Reproduce every one of the entries below word for word, leaving out the pictures.

#### Material for this task

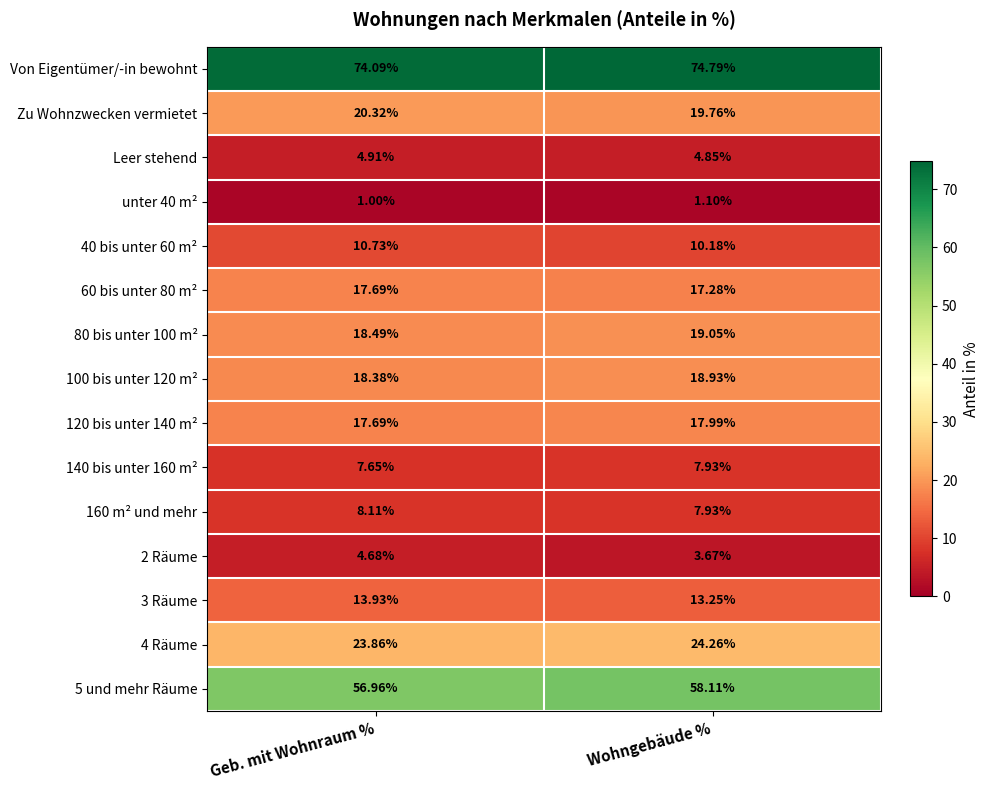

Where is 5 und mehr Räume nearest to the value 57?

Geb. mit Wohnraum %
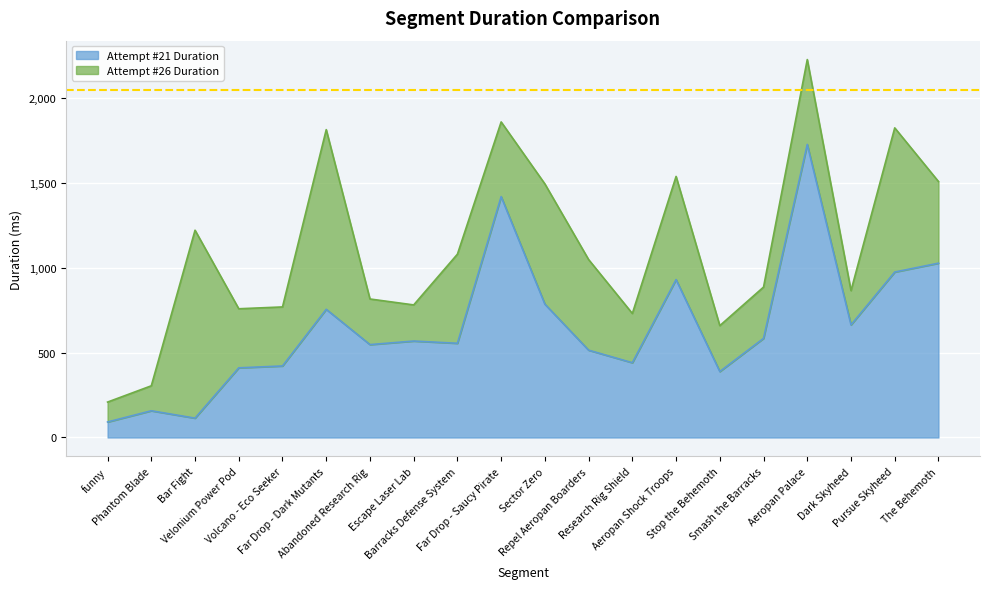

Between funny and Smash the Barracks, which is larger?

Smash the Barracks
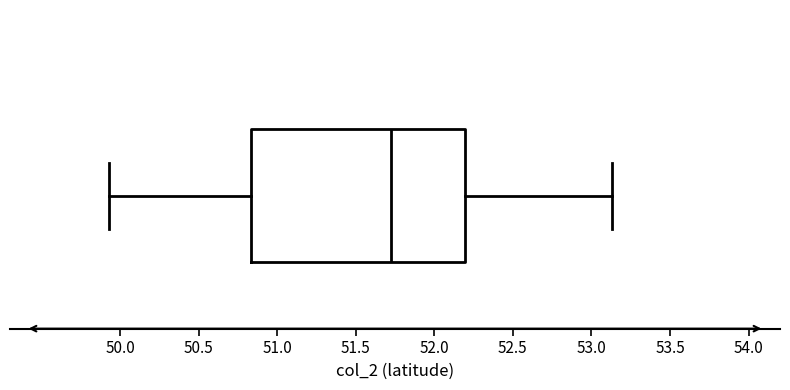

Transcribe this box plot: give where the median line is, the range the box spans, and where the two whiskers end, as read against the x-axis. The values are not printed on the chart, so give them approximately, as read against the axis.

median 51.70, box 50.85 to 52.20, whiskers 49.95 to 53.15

########

Written solution:
Where is 5 und mehr Räume nearest to the value 57?

Geb. mit Wohnraum %

Between funny and Smash the Barracks, which is larger?

Smash the Barracks

Transcribe this box plot: give where the median line is, the range the box spans, and where the two whiskers end, as read against the x-axis. The values are not printed on the chart, so give them approximately, as read against the axis.

median 51.70, box 50.85 to 52.20, whiskers 49.95 to 53.15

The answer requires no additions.